It gave American comics a visually dense, explicitly named steampunk work at the turn of the millennium.

Calling a comic Steampunk is either admirable confidence or an invitation for the genre police to arrive with notebooks. Joe Kelly and Chris Bachalo chose confidence, then filled the page with enough machinery to keep the notebooks busy.

Steampunk, created by writer Joe Kelly and artist Chris Bachalo, was published through WildStorm's Cliffhanger imprint. Its title makes no attempt at coyness. This is a comic that plants its flag directly in the genre, then fills the page with velvet, wire and revolutionary fury.

The series is set in a dark alternative world of oppression, machines, grotesque invention and revolt. Its steampunk identity is visual and political: elaborate hardware, Victorian nightmare textures, class violence and bodies caught in systems that treat machinery as destiny. It is not genteel brass adventure. It is more feverish than that.

Bachalo's art is central. The pages have an ornate, cluttered, kinetic quality that makes the world feel overbuilt and unstable. This is useful because steampunk can become too polished if everyone buffs the goggles too long. Steampunk prefers mess, density and bodily weirdness. The machine is not only outside the body; it threatens to become part of it.

Joe Kelly's story gives the visual excess a revolutionary frame. The genre often works best when its machinery is connected to power, not merely decoration. Here, invention and oppression are linked. The world looks extravagant because its systems are extravagant in their cruelty.

The comic sits naturally beside The League of Extraordinary Gentlemen and Sebastian O, though it has a different temperament. Moore and O'Neill turn Victorian literature into a shared grotesque universe. Morrison and Yeowell give us decadent dandy violence. Kelly and Bachalo push toward bio-mechanical revolt and spectacle. Together they show how lively comics steampunk had become around the Canon-Forge Age.
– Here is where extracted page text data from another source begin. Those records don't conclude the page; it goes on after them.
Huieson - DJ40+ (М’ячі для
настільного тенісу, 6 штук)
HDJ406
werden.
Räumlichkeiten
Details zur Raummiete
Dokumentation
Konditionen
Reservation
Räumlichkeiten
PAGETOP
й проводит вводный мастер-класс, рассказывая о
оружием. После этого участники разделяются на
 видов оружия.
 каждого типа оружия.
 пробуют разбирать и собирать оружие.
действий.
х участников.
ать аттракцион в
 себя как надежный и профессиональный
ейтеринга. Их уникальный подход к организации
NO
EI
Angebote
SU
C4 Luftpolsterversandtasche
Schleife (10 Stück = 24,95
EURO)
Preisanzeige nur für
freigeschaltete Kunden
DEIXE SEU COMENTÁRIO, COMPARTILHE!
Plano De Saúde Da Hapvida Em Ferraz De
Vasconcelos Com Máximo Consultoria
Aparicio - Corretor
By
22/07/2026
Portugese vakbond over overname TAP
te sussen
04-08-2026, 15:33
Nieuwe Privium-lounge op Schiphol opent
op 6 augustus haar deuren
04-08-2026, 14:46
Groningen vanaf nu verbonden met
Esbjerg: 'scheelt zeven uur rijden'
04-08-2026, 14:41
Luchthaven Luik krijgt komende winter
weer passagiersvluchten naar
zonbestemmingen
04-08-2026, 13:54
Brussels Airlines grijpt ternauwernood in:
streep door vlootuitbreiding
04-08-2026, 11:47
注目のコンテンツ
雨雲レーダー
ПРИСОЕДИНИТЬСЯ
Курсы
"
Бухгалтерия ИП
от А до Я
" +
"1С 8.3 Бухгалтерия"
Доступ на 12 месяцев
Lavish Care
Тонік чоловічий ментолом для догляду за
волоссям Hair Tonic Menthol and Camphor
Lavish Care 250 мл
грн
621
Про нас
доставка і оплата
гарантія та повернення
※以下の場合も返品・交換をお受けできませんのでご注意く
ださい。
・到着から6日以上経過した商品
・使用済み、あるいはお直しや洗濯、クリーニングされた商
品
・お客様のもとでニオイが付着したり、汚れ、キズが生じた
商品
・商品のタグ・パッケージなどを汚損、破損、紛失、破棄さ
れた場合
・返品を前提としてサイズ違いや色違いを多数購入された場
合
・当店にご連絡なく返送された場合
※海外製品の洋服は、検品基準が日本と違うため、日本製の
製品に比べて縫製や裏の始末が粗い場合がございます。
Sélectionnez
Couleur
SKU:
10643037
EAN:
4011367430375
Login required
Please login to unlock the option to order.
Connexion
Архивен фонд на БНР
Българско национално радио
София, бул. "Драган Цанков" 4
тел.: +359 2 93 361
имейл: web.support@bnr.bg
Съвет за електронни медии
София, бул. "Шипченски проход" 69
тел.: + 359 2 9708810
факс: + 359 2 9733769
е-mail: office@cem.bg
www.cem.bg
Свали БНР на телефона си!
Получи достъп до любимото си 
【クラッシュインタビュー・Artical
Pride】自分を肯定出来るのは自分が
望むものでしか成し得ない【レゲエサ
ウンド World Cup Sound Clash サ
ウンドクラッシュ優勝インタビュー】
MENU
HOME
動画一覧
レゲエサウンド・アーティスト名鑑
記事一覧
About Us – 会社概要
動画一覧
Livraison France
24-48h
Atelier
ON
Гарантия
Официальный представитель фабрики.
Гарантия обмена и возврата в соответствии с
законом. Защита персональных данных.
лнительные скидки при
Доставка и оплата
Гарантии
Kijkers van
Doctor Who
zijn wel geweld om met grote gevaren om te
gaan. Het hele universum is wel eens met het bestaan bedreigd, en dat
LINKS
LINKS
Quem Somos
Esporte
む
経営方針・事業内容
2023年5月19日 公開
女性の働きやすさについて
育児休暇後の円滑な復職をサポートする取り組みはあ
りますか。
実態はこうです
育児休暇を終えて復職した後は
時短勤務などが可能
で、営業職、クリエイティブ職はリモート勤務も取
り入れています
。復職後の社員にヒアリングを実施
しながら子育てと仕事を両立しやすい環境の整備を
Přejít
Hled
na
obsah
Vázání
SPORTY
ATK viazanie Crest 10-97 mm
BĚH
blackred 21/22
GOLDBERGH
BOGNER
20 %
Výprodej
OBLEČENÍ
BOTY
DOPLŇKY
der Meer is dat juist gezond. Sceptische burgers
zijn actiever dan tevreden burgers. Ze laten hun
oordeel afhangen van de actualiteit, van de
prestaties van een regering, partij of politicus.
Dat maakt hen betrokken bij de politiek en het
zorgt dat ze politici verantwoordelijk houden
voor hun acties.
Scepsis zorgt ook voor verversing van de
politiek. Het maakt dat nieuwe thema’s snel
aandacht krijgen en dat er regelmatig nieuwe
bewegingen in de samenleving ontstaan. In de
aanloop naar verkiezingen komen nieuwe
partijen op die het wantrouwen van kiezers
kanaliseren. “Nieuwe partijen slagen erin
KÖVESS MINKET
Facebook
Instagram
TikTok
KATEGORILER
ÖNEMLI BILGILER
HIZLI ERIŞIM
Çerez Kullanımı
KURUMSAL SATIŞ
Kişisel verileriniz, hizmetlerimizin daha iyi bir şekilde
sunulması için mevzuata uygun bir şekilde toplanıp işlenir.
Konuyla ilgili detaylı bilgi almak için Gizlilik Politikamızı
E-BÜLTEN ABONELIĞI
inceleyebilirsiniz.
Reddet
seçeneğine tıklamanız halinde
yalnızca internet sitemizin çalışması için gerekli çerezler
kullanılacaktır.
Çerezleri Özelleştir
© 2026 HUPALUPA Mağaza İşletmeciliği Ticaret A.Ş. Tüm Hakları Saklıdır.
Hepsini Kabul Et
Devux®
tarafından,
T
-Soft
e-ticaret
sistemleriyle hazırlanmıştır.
The title also matters culturally. By 2000, steampunk was no longer only a retrospective label for a few odd novels. It was becoming something comics could name directly and sell as an atmosphere, a visual promise and a mode of rebellion. That does not make the comic representative of all steampunk, but it does make it a useful marker of the word's growing public life.

Its bio-mechanical imagery gives it a harsher edge than purely brass-and-goggles work. Bodies, machines and political oppression seem to press into one another. This is one of the field's recurring questions: does machinery liberate people, or does it simply give power new tools for making bodies useful?

Readers may find the series heavy going if they prefer clean panel storytelling and lighter adventure. Bachalo's density is part of the experience. The page often feels packed, hot and overpressured, which suits a world where revolution has to fight through both machinery and nightmare.

Is it really steampunk?

Yes. The title is not bluffing. Steampunk is core comics steampunk, with alternate Victoriana, machinery, rebellion, body-horror edges and class pressure. It may not be the easiest entry point, but it is firmly in the engine room.

Readers who prefer tidy world-building may find it visually and narratively excessive. Readers who want steampunk comics to be ambitious, messy, angry and visually overloaded should find it an important landmark. Some engines purr. This one snarls and leaves oil on the carpet.